Diagram: End-to-End MCP Workflow
Implementing the Image Editing Server
The following section demonstrates a minimal server implementation using Gradio Blocks and MCP. This server exposes several image processing tools as callable MCP functions (server.py
):
import gradio as gr
from PIL import Image, ImageEnhance
def to_grayscale(img: Image.Image) -> Image.Image:
return img.convert("L").convert("RGB")
def rotate_image(img: Image.Image, angle: float) -> Image.Image:
return img.rotate(angle, expand=True)
def adjust_contrast(img: Image.Image, factor: float) -> Image.Image:
enhancer = ImageEnhance.Contrast(img)
return enhancer.enhance(factor)
with gr.Blocks() as demo:
gr.Markdown("# Image Editing MCP Server")
with gr.Tab("Grayscale"):
inp_g = gr.Image(type="pil", label="Input Image")
out_g = gr.Image(type="pil", label="Grayscale Output")
gr.Button("Convert").click(to_grayscale, inp_g, out_g)
with gr.Tab("Rotate"):
inp_r = gr.Image(type="pil", label="Input Image")
angle = gr.Slider(0, 360, value=90, label="Angle")
out_r = gr.Image(type="pil", label="Rotated Output")
gr.Button("Rotate").click(rotate_image, [inp_r, angle], out_r)
with gr.Tab("Contrast"):
inp_c = gr.Image(type="pil", label="Input Image")
factor = gr.Slider(0.1, 3.0, value=1.5, label="Contrast Factor")
out_c = gr.Image(type="pil", label="Adjusted Output")
gr.Button("Adjust").click(adjust_contrast, [inp_c, factor], out_c)
if __name__ == "__main__":
demo.launch(
server_name="0.0.0.0",
server_port=7860,
mcp_server=True, # <-- Enables MCP endpoint!
debug=True
)
Key point:
Setting mcp_server=True
tells Gradio to expose each tool as an MCP endpoint. Now, anything that speaks the MCP protocol can list, describe, and invoke these functions!
Programmatic Image Processing with the MCP Client
The client demonstrates how to connect to the server, encode an image as a data URI, and invoke each tool via MCP (client.py
):
import asyncio, base64
from mcp import ClientSession
from mcp.client.sse import sse_client
async def main():
server_url = "http://localhost:7860/gradio_api/mcp/sse"
# Encode image as data URI
with open("input.png", "rb") as f:
raw = f.read()
b64 = base64.b64encode(raw).decode("ascii")
data_uri = f"data:image/png;base64,{b64}"
async with sse_client(server_url) as (read_stream, write_stream):
async with ClientSession(read_stream, write_stream) as session:
await session.initialize()
tools = await session.list_tools()
# ... print available tools ...
async def call_and_save(tool_name, args, out_path):
res = await session.call_tool(tool_name, args)
# ... decode and write result ...
await call_and_save("to_grayscale", {"img": data_uri}, "output_grayscale.png")
await call_and_save("rotate_image", {"img": data_uri, "angle": 90}, "output_rotated.png")
await call_and_save("adjust_contrast", {"img": data_uri, "factor": 1.5}, "output_contrast.png")

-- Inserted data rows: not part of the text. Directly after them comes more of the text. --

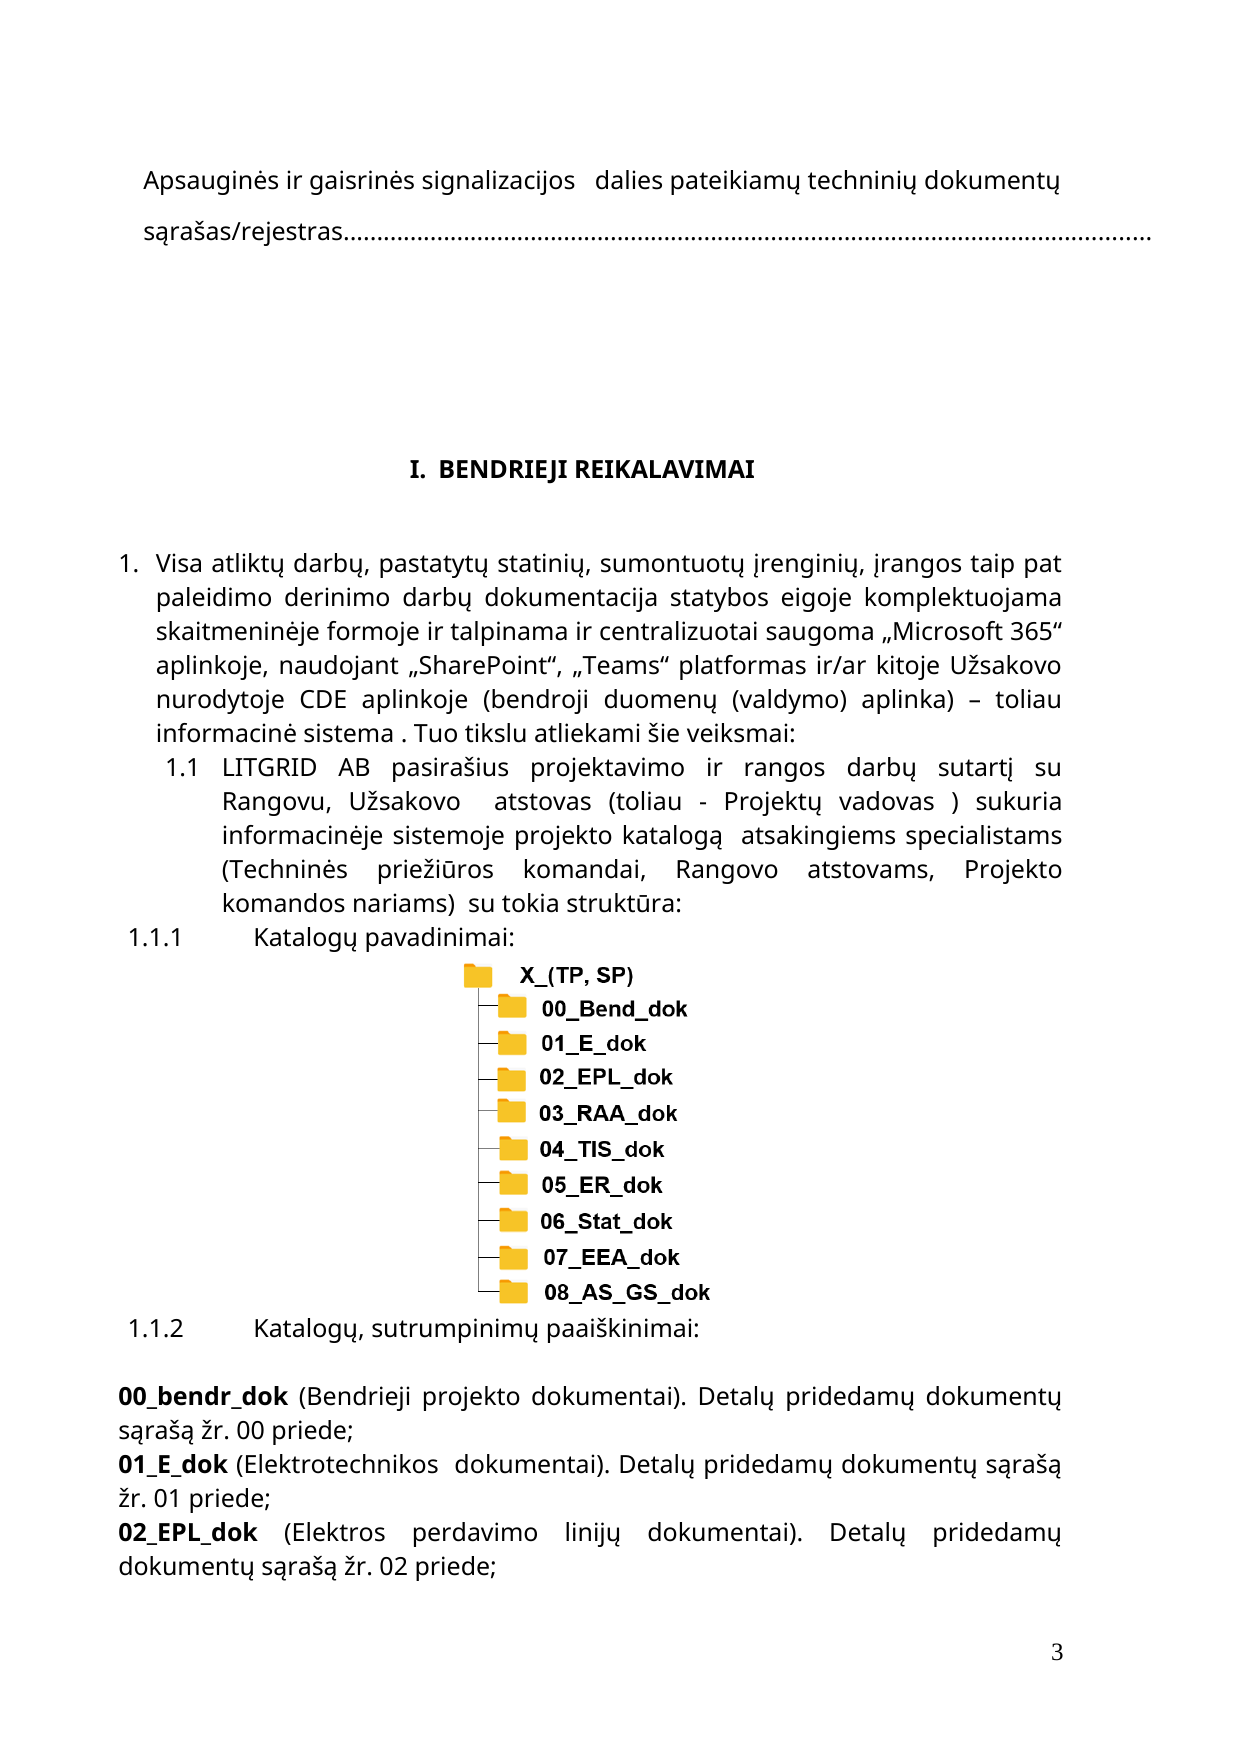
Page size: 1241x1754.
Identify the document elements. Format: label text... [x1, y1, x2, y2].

list LITGRID AB pasirašius projektavimo ir rangos darbų sutartį su Rangovu, Užsakovo atstovas (toliau - Projektų vadovas ) sukuria informacinėje sistemoje projekto katalogą atsakingiems specialistams (Techninės priežiūros komandai, Rangovo atstovams, Projekto komandos nariams) su tokia struktūra: [165, 750, 1063, 920]
text 02_EPL_dok (Elektros perdavimo linijų dokumentai). Detalų pridedamų dokumentų sąrašą žr. 02 priede; [118, 1515, 1063, 1583]
subtitle Bendrieji reikalavimai [118, 452, 1063, 486]
text 00_bendr_dok (Bendrieji projekto dokumentai). Detalų pridedamų dokumentų sąrašą žr. 00 priede; [118, 1379, 1063, 1447]
list Katalogų, sutrumpinimų paaiškinimai: [118, 1311, 1063, 1345]
list Visa atliktų darbų, pastatytų statinių, sumontuotų įrenginių, įrangos taip pat paleidimo derinimo darbų dokumentacija statybos eigoje komplektuojama skaitmeninėje formoje ir talpinama ir centralizuotai saugoma „Microsoft 365“ aplinkoje, naudojant „SharePoint“, „Teams“ platformas ir/ar kitoje Užsakovo nurodytoje CDE aplinkoje (bendroji duomenų (valdymo) aplinka) – toliau informacinė sistema . Tuo tikslu atliekami šie veiksmai: [118, 545, 1063, 750]
text 01_E_dok (Elektrotechnikos dokumentai). Detalų pridedamų dokumentų sąrašą žr. 01 priede; [118, 1447, 1063, 1515]
list Katalogų pavadinimai: [118, 920, 1063, 954]
text Apsauginės ir gaisrinės signalizacijos dalies pateikiamų techninių dokumentų sąrašas/rejestras 48 [143, 162, 1063, 248]
picture [457, 954, 724, 1311]
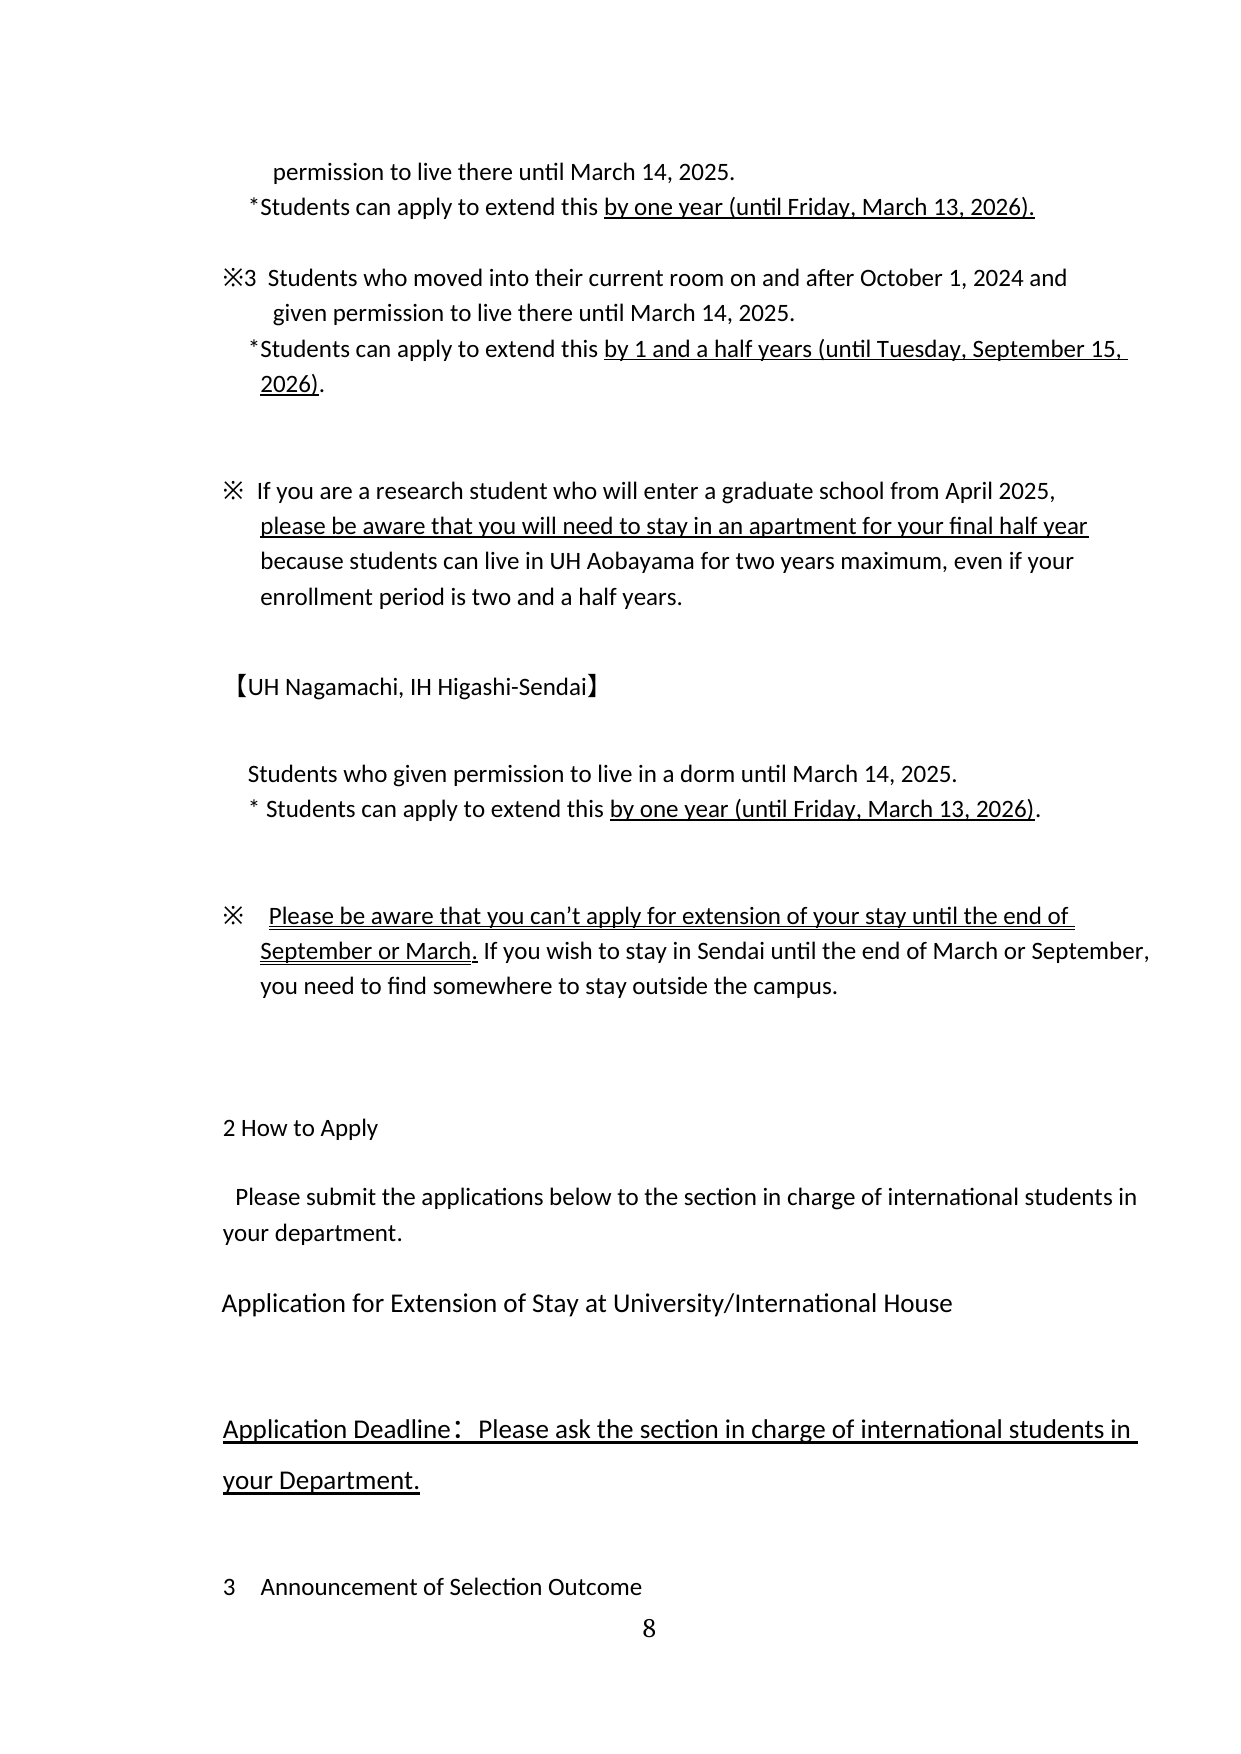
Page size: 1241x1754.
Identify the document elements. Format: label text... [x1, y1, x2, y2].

if __name__ == "__main__":
asyncio.run(main())
Highlights:
- Tool listing: The client can discover available tools at runtime, adapting to whatever the server exposes.
- Streaming output: MCP enables chunked, event-based communication, which is ideal for AI tools that produce data asynchronously.
Why Use MCP with Gradio?
- Composable: Expose any Python function as a remote tool, so it can be used from scripts, web UIs, or even by other AI agents. This makes it easy to share and reuse logic across projects.
- Flexible: Easily add or remove tools just by editing your Gradio Blocks definition. You don’t have to deal with REST API boilerplate or custom routing, MCP handles the plumbing for you.
- Interactive or automated: The same server supports both live web demos and batch automation, letting you prototype quickly and then use those tools in production pipelines or automated scripts without changes.
Next Steps
- Add more image tools, or extend to audio/text processing!
- Integrate with LLMs to compose tool use from natural language instructions.
- Deploy the server for collaborative AI workflows.
MCP + Gradio is a lightweight, Pythonic way to serve modular AI tools for both human and machine users. Try it for your next project!